Oleh ; Ummu Fahmi
Perundungan anak kian biadab, seorang remaja di Garut ditemukan tewas, diduga usai dibully teman sekelas karena melaporkan aksi ngevape. Tragisnya, korban sempat ditangani psikolog dari pemkab Garut, namun nyawanya tak terselamatkan. Sistem sekuler telah ambruk, menciptakan generasi tanpa moral, tanpa empati. (detik.com, 17-07-2025).
Islam, dengan nilai akhlak mulia menawarkan revolusi moral untuk menyelamatkan masa depan generasi penerus.
Perundungan anak bukan sekadar insiden terisolasi, melainkan fenomena gunung es yang mencerminkan krisis sosial dan moral yang lebih mendalam. Jumlah kasus melonjak setiap tahun, dengan tindakan yang kian bar-bar dari kenakalan biasa hingga tindakan kriminal yang mematikan.
Fenomena ini menyikap kebobrokan regulasi dan rapuhnya sistem sanksi. Hukuman pidana, seperti penjara atau denda, gagal menciptakan efek jera, sebagaimana terbukti dari maraknya pelanggaran. Lebih ironis lagi, undang-undang yang melindungi pelaku di bawah 18 tahun dan belum menikah justru memungkinkan mereka mengelak dari tanggung jawab hukum, memicu epidemi perundungan.
Lebih jauh lagi, fenomena perundungan anak mengungkap kegagalan sistem pendidikan yang abai menanamkan akidah dan akhlak mulia.
Kurangnya pendidikan karakter yang berbasis akhlak mulia. Sistem pendidikan seharusnya mencetak generasi yang beriman, beradab dan berilmu. Namun nyatanya hari ini justru generasi yang hadir dari sistem ini menjadi pelaku kriminal. Anak-anak mudah, dan tanpa merasa berdosa melakukan kekerasan terhadap teman sebayanya bahkan menghilangkan nyawa.

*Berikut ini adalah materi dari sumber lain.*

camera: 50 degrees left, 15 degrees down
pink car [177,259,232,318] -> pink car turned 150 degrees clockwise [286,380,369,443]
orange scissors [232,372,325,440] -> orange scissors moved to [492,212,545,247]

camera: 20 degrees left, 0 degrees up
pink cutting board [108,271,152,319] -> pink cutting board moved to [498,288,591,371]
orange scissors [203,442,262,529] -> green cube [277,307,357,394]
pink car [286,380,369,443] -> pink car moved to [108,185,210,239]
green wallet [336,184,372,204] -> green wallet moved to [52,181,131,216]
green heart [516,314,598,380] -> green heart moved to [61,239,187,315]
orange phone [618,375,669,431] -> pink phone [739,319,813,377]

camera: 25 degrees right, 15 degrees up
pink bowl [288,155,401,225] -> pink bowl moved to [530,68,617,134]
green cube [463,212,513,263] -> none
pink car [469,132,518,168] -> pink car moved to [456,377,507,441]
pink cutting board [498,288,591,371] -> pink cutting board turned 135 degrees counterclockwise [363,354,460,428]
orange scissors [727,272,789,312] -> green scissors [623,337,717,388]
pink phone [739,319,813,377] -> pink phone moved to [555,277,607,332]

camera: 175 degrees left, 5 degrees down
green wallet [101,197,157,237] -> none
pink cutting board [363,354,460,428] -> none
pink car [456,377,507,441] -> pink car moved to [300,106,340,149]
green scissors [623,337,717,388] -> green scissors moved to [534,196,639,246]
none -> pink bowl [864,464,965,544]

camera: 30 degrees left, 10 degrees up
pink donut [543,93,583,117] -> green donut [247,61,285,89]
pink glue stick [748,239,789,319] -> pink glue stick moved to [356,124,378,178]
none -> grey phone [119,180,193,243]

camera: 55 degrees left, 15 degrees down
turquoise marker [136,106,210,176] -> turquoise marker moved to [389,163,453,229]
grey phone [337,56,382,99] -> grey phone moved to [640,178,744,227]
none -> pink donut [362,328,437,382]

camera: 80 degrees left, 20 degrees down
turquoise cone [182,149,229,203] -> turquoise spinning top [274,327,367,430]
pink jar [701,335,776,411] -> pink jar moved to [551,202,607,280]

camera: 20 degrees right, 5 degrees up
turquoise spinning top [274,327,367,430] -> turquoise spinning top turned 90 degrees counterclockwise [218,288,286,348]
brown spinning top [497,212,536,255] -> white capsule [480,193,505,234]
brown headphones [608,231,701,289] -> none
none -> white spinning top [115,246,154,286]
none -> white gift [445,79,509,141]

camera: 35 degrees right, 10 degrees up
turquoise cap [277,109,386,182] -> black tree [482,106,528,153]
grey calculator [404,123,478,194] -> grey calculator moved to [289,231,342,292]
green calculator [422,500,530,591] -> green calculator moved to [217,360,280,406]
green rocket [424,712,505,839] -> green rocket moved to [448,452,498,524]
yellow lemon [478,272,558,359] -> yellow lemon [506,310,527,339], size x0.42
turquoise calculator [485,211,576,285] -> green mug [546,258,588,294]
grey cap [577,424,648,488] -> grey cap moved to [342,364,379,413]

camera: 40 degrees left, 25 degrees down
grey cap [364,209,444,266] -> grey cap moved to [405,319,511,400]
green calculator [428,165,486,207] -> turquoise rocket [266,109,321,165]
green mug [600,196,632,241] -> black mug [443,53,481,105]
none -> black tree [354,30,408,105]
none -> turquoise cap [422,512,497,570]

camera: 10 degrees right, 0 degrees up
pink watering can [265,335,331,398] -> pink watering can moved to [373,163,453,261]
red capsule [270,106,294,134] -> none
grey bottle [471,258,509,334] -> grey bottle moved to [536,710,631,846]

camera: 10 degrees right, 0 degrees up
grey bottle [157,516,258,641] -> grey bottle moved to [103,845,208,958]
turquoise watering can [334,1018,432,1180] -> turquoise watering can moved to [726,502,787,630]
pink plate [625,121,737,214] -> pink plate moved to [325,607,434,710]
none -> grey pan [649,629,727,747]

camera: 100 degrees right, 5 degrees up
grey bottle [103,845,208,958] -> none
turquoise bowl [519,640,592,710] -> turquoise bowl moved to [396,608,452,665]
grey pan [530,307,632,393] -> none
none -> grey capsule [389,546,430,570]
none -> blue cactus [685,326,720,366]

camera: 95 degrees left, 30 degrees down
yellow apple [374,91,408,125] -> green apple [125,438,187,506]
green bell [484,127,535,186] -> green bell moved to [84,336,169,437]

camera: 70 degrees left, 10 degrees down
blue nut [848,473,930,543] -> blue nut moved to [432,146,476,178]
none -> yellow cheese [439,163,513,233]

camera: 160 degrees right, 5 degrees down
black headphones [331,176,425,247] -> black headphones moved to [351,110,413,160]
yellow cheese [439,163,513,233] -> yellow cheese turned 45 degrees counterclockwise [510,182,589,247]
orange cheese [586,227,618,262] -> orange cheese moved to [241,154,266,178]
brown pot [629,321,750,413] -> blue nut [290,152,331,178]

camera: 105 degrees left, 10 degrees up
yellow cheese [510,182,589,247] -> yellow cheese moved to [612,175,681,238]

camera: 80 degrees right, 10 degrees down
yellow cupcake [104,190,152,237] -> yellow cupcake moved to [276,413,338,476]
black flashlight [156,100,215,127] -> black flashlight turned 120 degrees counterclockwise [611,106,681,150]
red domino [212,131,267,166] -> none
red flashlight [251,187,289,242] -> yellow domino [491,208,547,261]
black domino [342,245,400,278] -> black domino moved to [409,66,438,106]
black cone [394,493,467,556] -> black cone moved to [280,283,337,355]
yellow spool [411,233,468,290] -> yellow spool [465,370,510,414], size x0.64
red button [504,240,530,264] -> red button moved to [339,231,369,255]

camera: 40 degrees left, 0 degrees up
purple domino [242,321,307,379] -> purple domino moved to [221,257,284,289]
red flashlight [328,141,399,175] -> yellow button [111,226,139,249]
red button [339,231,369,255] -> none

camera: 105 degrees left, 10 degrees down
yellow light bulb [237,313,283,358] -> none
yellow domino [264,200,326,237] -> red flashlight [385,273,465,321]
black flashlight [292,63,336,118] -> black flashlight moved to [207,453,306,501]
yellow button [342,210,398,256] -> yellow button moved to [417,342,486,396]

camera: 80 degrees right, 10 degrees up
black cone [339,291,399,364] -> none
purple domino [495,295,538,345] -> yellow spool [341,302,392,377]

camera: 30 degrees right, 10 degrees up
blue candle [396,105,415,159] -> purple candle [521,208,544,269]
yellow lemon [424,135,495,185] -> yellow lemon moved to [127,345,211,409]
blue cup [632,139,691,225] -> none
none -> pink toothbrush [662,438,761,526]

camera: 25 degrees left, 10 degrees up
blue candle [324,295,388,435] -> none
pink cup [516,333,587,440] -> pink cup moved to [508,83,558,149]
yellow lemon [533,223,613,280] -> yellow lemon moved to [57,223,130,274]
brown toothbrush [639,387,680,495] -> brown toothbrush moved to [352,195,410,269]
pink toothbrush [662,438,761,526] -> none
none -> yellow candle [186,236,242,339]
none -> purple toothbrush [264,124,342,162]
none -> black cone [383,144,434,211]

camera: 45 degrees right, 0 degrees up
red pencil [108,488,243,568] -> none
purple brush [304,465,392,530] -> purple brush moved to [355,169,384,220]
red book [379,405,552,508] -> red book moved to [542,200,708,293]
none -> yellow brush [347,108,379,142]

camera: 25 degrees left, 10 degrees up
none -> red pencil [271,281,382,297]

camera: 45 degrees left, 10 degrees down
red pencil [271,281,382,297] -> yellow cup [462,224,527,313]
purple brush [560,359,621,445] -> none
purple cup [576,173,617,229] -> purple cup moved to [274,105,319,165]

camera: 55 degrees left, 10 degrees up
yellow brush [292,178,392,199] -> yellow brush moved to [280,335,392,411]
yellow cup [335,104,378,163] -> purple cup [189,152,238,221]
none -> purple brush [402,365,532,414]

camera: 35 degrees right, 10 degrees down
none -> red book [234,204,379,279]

Pembentukan perilaku bullying memang benar bahwa berpengaruh besar dari keluarga dan lingkungan. Namun perlu diperhatikan ini hanyalah dampak dari penerapan sistem kehidupan yang tidak sesuai fitrah manusia.
Hal ini merupakan buah busuk dari penerapan sistem kehidupan yang sekuler-kapitalistik.
Sekularisme memisahkan setiap lini kehidupan dari ajaran agama. Ketidak hadiran nilai-nilai Islam yang terintegrasi menyebabkan degradasi moral yang tak terelakkan. Dengan sistem ini umat termasuk para remaja, tanpa rasa takut melakukan kekerasan yang mematikan dan mengabaikan pertanggungjawaban akhirat. Definisi “anak” dalam hukum, tidak selaras dengan tanggung jawab individu, hanya memperburuk masalah. Perubahan sebatas regulasi atan sanksi berat tidak cukup, sebab kasus terus berulang. Dibutuhkan paradigma kehidupan yang mendasar, berpijak pada sistem Islam yang sahih.
Dalam Islam perundungan fisik, verbal, maupun melalui barang diharamkan. Rasulullah saw bersabda :“ Sesama muslimah adalah bersaudara tidak boleh saling mendzolimi, mencibir atau merendahkan. Ketaqwaan itu sesungguhnya di sini,” sambil menunjuk dada dan diucapkan tida kali. (Rasul melanjutkan) : “ seseorang sudah cukup jahat ketika ia sudah menghina sesama saudara Muslim.
Setiap muslim adalah haram dinodai jiwanya, hartanya dan kehormatannya" (HR. Muslim, Tirmidzi dan Ahmad). Islam mengajarkan bahwa manusia harus bertanggung jawab atas perbuatannya.
Islam menjadikan baligh sebagai titik awal pertanggungjawaban seorang manusia dari Ali bin abi thalib r.a bahwa Nabi SAW bersabda, “Diangkat pena (taklif syariah) dari tiga golongan: dari orang tidur hingga dia bangun, dari anak kecil dia mimpi basah (ihtilaam), dari orang gila hingga dia sehat akalnya.” (HR. Bukhari dan Muslim). Islam memiliki mekanisme untuk menanamkan konsep ini dalam pikiran generasi, menghasilkan perbuatan sesuai nilai-nilai Islam.